Engineering meets extreme reality

Less than three miles from Carnegie Mellon University, the Fern Hollow Bridge collapsed into the valley below it, making national news. Steep snow-covered slopes on both ends of the bridge created hazardous conditions for first responders. How did they rescue passengers from the bus that was trapped on the bridge? How did they ensure their own safety during their rescue mission? How would they survey the site for post-mortem analyses in the harsh environment?

Yang Cai, senior systems scientist at Carnegie Mellon’s CyLab, pondered these questions. Cai often conducts research outside of his lab, so he drove to the perimeter of the site and was shocked to see the magnitude of the disaster.

“Many engineered systems are not ready for extreme conditions,” and this is unacceptable explains Cai, who has been developing technologies for first responders. He advocates for “extreme reality engineering,” which entails creating innovative technology that can operate under some of the worst conditions imaginable.
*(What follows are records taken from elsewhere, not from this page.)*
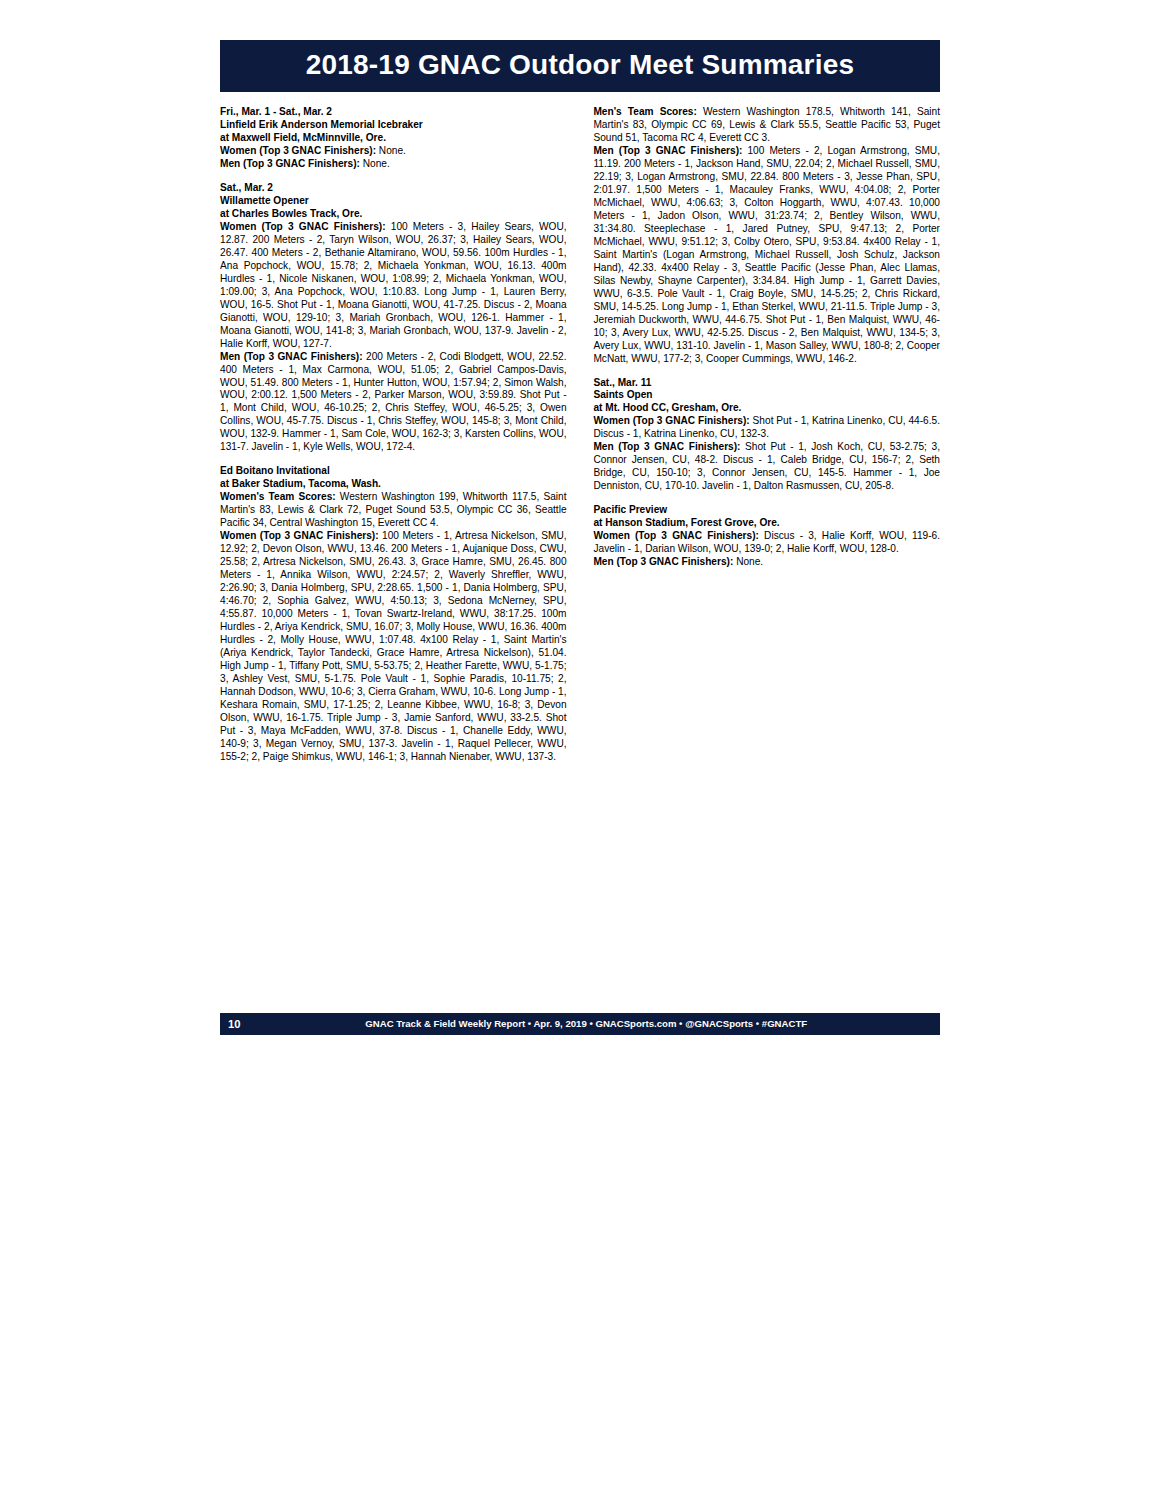2018-19 GNAC Outdoor Meet Summaries
Fri., Mar. 1 - Sat., Mar. 2
Linfield Erik Anderson Memorial Icebraker
at Maxwell Field, McMinnville, Ore.
Women (Top 3 GNAC Finishers): None.
Men (Top 3 GNAC Finishers): None.
Sat., Mar. 2
Willamette Opener
at Charles Bowles Track, Ore.
Women (Top 3 GNAC Finishers): 100 Meters - 3, Hailey Sears, WOU, 12.87. 200 Meters - 2, Taryn Wilson, WOU, 26.37; 3, Hailey Sears, WOU, 26.47. 400 Meters - 2, Bethanie Altamirano, WOU, 59.56. 100m Hurdles - 1, Ana Popchock, WOU, 15.78; 2, Michaela Yonkman, WOU, 16.13. 400m Hurdles - 1, Nicole Niskanen, WOU, 1:08.99; 2, Michaela Yonkman, WOU, 1:09.00; 3, Ana Popchock, WOU, 1:10.83. Long Jump - 1, Lauren Berry, WOU, 16-5. Shot Put - 1, Moana Gianotti, WOU, 41-7.25. Discus - 2, Moana Gianotti, WOU, 129-10; 3, Mariah Gronbach, WOU, 126-1. Hammer - 1, Moana Gianotti, WOU, 141-8; 3, Mariah Gronbach, WOU, 137-9. Javelin - 2, Halie Korff, WOU, 127-7.
Men (Top 3 GNAC Finishers): 200 Meters - 2, Codi Blodgett, WOU, 22.52. 400 Meters - 1, Max Carmona, WOU, 51.05; 2, Gabriel Campos-Davis, WOU, 51.49. 800 Meters - 1, Hunter Hutton, WOU, 1:57.94; 2, Simon Walsh, WOU, 2:00.12. 1,500 Meters - 2, Parker Marson, WOU, 3:59.89. Shot Put - 1, Mont Child, WOU, 46-10.25; 2, Chris Steffey, WOU, 46-5.25; 3, Owen Collins, WOU, 45-7.75. Discus - 1, Chris Steffey, WOU, 145-8; 3, Mont Child, WOU, 132-9. Hammer - 1, Sam Cole, WOU, 162-3; 3, Karsten Collins, WOU, 131-7. Javelin - 1, Kyle Wells, WOU, 172-4.
Ed Boitano Invitational
at Baker Stadium, Tacoma, Wash.
Women's Team Scores: Western Washington 199, Whitworth 117.5, Saint Martin's 83, Lewis & Clark 72, Puget Sound 53.5, Olympic CC 36, Seattle Pacific 34, Central Washington 15, Everett CC 4.
Women (Top 3 GNAC Finishers): 100 Meters - 1, Artresa Nickelson, SMU, 12.92; 2, Devon Olson, WWU, 13.46. 200 Meters - 1, Aujanique Doss, CWU, 25.58; 2, Artresa Nickelson, SMU, 26.43. 3, Grace Hamre, SMU, 26.45. 800 Meters - 1, Annika Wilson, WWU, 2:24.57; 2, Waverly Shreffler, WWU, 2:26.90; 3, Dania Holmberg, SPU, 2:28.65. 1,500 - 1, Dania Holmberg, SPU, 4:46.70; 2, Sophia Galvez, WWU, 4:50.13; 3, Sedona McNerney, SPU, 4:55.87. 10,000 Meters - 1, Tovan Swartz-Ireland, WWU, 38:17.25. 100m Hurdles - 2, Ariya Kendrick, SMU, 16.07; 3, Molly House, WWU, 16.36. 400m Hurdles - 2, Molly House, WWU, 1:07.48. 4x100 Relay - 1, Saint Martin's (Ariya Kendrick, Taylor Tandecki, Grace Hamre, Artresa Nickelson), 51.04. High Jump - 1, Tiffany Pott, SMU, 5-53.75; 2, Heather Farette, WWU, 5-1.75; 3, Ashley Vest, SMU, 5-1.75. Pole Vault - 1, Sophie Paradis, 10-11.75; 2, Hannah Dodson, WWU, 10-6; 3, Cierra Graham, WWU, 10-6. Long Jump - 1, Keshara Romain, SMU, 17-1.25; 2, Leanne Kibbee, WWU, 16-8; 3, Devon Olson, WWU, 16-1.75. Triple Jump - 3, Jamie Sanford, WWU, 33-2.5. Shot Put - 3, Maya McFadden, WWU, 37-8. Discus - 1, Chanelle Eddy, WWU, 140-9; 3, Megan Vernoy, SMU, 137-3. Javelin - 1, Raquel Pellecer, WWU, 155-2; 2, Paige Shimkus, WWU, 146-1; 3, Hannah Nienaber, WWU, 137-3.
Men's Team Scores: Western Washington 178.5, Whitworth 141, Saint Martin's 83, Olympic CC 69, Lewis & Clark 55.5, Seattle Pacific 53, Puget Sound 51, Tacoma RC 4, Everett CC 3.
Men (Top 3 GNAC Finishers): 100 Meters - 2, Logan Armstrong, SMU, 11.19. 200 Meters - 1, Jackson Hand, SMU, 22.04; 2, Michael Russell, SMU, 22.19; 3, Logan Armstrong, SMU, 22.84. 800 Meters - 3, Jesse Phan, SPU, 2:01.97. 1,500 Meters - 1, Macauley Franks, WWU, 4:04.08; 2, Porter McMichael, WWU, 4:06.63; 3, Colton Hoggarth, WWU, 4:07.43. 10,000 Meters - 1, Jadon Olson, WWU, 31:23.74; 2, Bentley Wilson, WWU, 31:34.80. Steeplechase - 1, Jared Putney, SPU, 9:47.13; 2, Porter McMichael, WWU, 9:51.12; 3, Colby Otero, SPU, 9:53.84. 4x400 Relay - 1, Saint Martin's (Logan Armstrong, Michael Russell, Josh Schulz, Jackson Hand), 42.33. 4x400 Relay - 3, Seattle Pacific (Jesse Phan, Alec Llamas, Silas Newby, Shayne Carpenter), 3:34.84. High Jump - 1, Garrett Davies, WWU, 6-3.5. Pole Vault - 1, Craig Boyle, SMU, 14-5.25; 2, Chris Rickard, SMU, 14-5.25. Long Jump - 1, Ethan Sterkel, WWU, 21-11.5. Triple Jump - 3, Jeremiah Duckworth, WWU, 44-6.75. Shot Put - 1, Ben Malquist, WWU, 46-10; 3, Avery Lux, WWU, 42-5.25. Discus - 2, Ben Malquist, WWU, 134-5; 3, Avery Lux, WWU, 131-10. Javelin - 1, Mason Salley, WWU, 180-8; 2, Cooper McNatt, WWU, 177-2; 3, Cooper Cummings, WWU, 146-2.
Sat., Mar. 11
Saints Open
at Mt. Hood CC, Gresham, Ore.
Women (Top 3 GNAC Finishers): Shot Put - 1, Katrina Linenko, CU, 44-6.5. Discus - 1, Katrina Linenko, CU, 132-3.
Men (Top 3 GNAC Finishers): Shot Put - 1, Josh Koch, CU, 53-2.75; 3, Connor Jensen, CU, 48-2. Discus - 1, Caleb Bridge, CU, 156-7; 2, Seth Bridge, CU, 150-10; 3, Connor Jensen, CU, 145-5. Hammer - 1, Joe Denniston, CU, 170-10. Javelin - 1, Dalton Rasmussen, CU, 205-8.
Pacific Preview
at Hanson Stadium, Forest Grove, Ore.
Women (Top 3 GNAC Finishers): Discus - 3, Halie Korff, WOU, 119-6. Javelin - 1, Darian Wilson, WOU, 139-0; 2, Halie Korff, WOU, 128-0.
Men (Top 3 GNAC Finishers): None.
10 GNAC Track & Field Weekly Report • Apr. 9, 2019 • GNACSports.com • @GNACSports • #GNACTF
“Extreme Reality (EXR) is an extended augmented reality (AR) that works in real or simulated extreme environments,” says Cai.

For more than a decade, Cai has worked on artificial intelligence (AI), augmented reality (AR), and translating cyber data into visual, audio, and tactile signals. However, it was during his extensive experience trekking through the rugged terrain of Val Camonica, Italy, researching Neolithic rock art, that he started forming his theories on extreme reality.

“Extreme Reality can transform our knowledge about reality technologies. Instead of building a virtual world, we must perceive reality, react to reality, and survive in a livable world,” says Cai.

Reality technologies have the capacity to transform safety equipment for rescue workers, and that has led NIST’s Public Safety Communications Research Division to award Cai’s team $1.91 million for two projects, including a current one, Extreme Reality.

In 2019, Cai’s team won the First Place Award from the NIST Haptic Interface Challenge for Public Safety. In collaboration with Mel Siegel, emeritus professor of robotics; Roberta Klatzky, professor of psychology; and UPMC Emergency Medicine Assistant Professor Lenny Weiss, assistant professor of emergency medicine a the University of Pittsburgh, the team developed a helmet that enables firefighters to communicate with haptic signals to navigate through dark, smoke-filled buildings. (The helmet communicates by sending a buzz to a firefighter’s head indicating which way to move.)

“Technically speaking, the haptic interface itself was not cutting-edge, but the interface design for human-machine teaming was carefully crafted with simplicity and thoroughly tested for use under extreme conditions, like when firefighters are wearing SCBA [self-contained breathing apparatus] masks,” says Cai.

The latest NIST project will allow researchers to further advance the helmet’s technology and “expand and ruggedize augmented reality interfaces that adapt to extreme environments, enhance communication, and provide a ‘sixth sense’ to first responders,” states Cai.

“We need to think about preparedness,” says Cai, and one way to do that is to use both virtual and real-world, real-time data to train first responders for dangerous work.

After his visits to the fallen Pittsburgh bridge, Cai’s lab started constructing 3D models of it. “Our goal was to build a digital twin of the disaster site for training first responders, recovery planning, and forensics. We found our rough model can provide situational awareness from different perspectives,” states Cai, adding, “the Fern Hollow Bridge should be a training case.”

Cai’s work at the bridge aligns with other projects he has underway. Just a week before the bridge collapse, he visited a local STAT MedEvac facility and 3D scanned the area around a medical helicopter launchpad. Again, the team plans to build a digital twin of the complex for navigation safety, emergency escape, and crisis-management training.

“Extreme Reality is about extreme interactions. We should teach this in engineering,” says Cai.